Does that make sense?

Jonathan

The LearnEnglish Team

Good evening,

Thank you very much for the explanation. and yes, yes it does.
Could you please indicate me where I can find motre examples about this in the site?

Best regards.

Hi PaoSande,

We don't have a page specifically for smell and other verbs of perception, but have a look at our Stative verbs page for a few more examples of verbs with different meanings for actions and states. I hope it helps :)

Jonathan

The LearnEnglish Team

Please write correct form of verb: I'm sorry, I ......(not understand) . Can you speak more slowly? progressive or present simple? Why?

Hello Khanal saroj,

The best form here is the present simple: 'I don't understand'. Although from one perspective it's true that you're not understanding something at the time of speaking, we almost always use a present simple form here.

All the best,

Kirk

The LearnEnglish Team

Excuse me, how did I should write "did" in this phrase: What time "did or does" the film is starting?

Hello x100pre_noe,

It depends whether you are asking about the past or not.

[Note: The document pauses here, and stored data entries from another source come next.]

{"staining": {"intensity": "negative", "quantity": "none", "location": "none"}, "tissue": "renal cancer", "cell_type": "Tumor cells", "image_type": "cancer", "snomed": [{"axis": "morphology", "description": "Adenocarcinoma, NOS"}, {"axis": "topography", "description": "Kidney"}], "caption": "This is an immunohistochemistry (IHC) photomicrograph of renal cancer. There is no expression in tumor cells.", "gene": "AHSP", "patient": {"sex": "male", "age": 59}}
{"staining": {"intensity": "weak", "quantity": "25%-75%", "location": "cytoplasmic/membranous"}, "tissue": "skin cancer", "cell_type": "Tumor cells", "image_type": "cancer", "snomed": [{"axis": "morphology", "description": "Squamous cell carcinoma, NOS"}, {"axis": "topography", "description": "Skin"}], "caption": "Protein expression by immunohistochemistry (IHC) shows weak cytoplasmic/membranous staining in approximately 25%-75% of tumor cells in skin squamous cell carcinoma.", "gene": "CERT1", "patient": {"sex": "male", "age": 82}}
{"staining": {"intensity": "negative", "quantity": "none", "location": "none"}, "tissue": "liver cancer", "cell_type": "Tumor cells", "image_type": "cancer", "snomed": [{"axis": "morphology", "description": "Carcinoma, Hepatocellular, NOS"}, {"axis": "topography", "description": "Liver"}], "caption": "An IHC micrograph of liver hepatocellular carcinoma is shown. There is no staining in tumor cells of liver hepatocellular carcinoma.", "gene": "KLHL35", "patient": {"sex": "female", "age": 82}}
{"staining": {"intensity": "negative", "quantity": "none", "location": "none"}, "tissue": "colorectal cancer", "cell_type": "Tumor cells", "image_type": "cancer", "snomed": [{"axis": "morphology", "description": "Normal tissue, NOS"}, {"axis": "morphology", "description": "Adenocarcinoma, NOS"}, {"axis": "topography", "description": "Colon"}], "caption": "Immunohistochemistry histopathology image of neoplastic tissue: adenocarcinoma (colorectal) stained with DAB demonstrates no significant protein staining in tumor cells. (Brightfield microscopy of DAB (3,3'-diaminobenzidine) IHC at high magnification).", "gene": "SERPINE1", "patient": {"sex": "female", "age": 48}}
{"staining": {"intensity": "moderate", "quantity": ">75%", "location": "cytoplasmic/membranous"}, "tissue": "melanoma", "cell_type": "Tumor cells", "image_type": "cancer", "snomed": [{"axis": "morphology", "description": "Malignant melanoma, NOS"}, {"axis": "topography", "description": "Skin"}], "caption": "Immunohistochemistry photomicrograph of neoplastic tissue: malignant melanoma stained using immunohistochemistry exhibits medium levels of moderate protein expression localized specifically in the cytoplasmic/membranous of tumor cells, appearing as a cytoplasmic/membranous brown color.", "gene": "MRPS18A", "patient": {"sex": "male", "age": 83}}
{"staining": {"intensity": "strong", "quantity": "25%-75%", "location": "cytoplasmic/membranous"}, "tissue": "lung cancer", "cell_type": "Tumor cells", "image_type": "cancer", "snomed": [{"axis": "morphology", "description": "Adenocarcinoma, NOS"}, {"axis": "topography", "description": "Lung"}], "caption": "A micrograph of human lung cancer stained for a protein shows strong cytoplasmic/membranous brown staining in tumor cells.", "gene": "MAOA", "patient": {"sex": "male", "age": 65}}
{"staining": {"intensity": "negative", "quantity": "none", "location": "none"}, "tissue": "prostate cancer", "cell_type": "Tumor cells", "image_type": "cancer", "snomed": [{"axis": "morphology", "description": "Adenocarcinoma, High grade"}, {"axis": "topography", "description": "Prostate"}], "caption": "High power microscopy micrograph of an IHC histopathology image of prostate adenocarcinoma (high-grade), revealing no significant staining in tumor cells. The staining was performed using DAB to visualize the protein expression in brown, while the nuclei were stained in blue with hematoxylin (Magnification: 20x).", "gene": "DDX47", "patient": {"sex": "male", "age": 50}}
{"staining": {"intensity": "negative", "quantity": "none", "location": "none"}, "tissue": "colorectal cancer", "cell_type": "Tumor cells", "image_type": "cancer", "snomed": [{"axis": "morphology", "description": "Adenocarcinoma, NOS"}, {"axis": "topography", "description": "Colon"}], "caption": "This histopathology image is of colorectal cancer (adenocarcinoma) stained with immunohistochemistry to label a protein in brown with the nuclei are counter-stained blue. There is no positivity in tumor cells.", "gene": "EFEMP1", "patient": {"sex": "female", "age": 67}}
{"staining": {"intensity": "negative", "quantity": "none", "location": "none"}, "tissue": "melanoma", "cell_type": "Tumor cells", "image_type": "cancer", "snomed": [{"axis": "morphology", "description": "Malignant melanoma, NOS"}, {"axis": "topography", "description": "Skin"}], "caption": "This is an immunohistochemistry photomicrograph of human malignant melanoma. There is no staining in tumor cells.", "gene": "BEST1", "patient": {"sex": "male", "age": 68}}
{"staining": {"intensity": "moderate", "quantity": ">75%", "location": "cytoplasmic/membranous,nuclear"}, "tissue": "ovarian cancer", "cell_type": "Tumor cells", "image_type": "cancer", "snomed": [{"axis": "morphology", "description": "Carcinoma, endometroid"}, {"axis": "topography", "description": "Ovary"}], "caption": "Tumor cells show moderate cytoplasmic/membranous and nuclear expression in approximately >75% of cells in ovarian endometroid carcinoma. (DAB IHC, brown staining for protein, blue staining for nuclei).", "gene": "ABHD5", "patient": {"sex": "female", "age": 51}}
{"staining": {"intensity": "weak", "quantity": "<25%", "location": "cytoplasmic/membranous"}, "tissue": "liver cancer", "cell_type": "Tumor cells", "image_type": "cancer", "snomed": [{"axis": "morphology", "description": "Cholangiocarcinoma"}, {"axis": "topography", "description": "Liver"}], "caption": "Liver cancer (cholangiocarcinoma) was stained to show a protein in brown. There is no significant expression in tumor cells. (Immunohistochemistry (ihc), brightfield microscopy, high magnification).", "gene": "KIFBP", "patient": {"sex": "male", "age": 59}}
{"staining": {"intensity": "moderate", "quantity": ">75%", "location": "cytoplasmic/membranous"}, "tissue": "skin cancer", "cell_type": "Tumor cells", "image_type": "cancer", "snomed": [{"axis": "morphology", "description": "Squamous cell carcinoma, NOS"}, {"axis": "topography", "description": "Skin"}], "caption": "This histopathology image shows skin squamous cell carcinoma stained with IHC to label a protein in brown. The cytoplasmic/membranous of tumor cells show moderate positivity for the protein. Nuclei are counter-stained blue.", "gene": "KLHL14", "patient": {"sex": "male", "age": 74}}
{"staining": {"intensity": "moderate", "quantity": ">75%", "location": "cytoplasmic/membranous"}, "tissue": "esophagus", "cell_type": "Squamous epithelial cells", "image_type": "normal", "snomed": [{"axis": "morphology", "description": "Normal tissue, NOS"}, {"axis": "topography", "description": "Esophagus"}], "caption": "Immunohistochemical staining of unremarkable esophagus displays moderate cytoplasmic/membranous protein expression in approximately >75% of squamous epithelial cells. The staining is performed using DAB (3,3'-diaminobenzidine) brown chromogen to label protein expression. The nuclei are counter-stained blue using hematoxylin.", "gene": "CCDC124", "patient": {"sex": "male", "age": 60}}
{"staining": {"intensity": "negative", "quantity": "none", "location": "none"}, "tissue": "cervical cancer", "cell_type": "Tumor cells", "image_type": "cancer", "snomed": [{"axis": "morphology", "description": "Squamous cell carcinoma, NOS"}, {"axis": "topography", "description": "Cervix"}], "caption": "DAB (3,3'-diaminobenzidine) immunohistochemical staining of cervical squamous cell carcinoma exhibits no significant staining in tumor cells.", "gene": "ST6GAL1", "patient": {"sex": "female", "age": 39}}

To ask about a film which has not started yet you can use either of these:

What time does the film start?

What time is the film starting?

 

To ask about a film which has already started (or has already finished) you can say this:

What time did the film start?

 

 

Peter

The LearnEnglish Team

Dear team,

What (do you consider/are you considering) to be the lowest price they'll sell the house for?

Do we use the present simple here or the present continuous? What is the difference,please?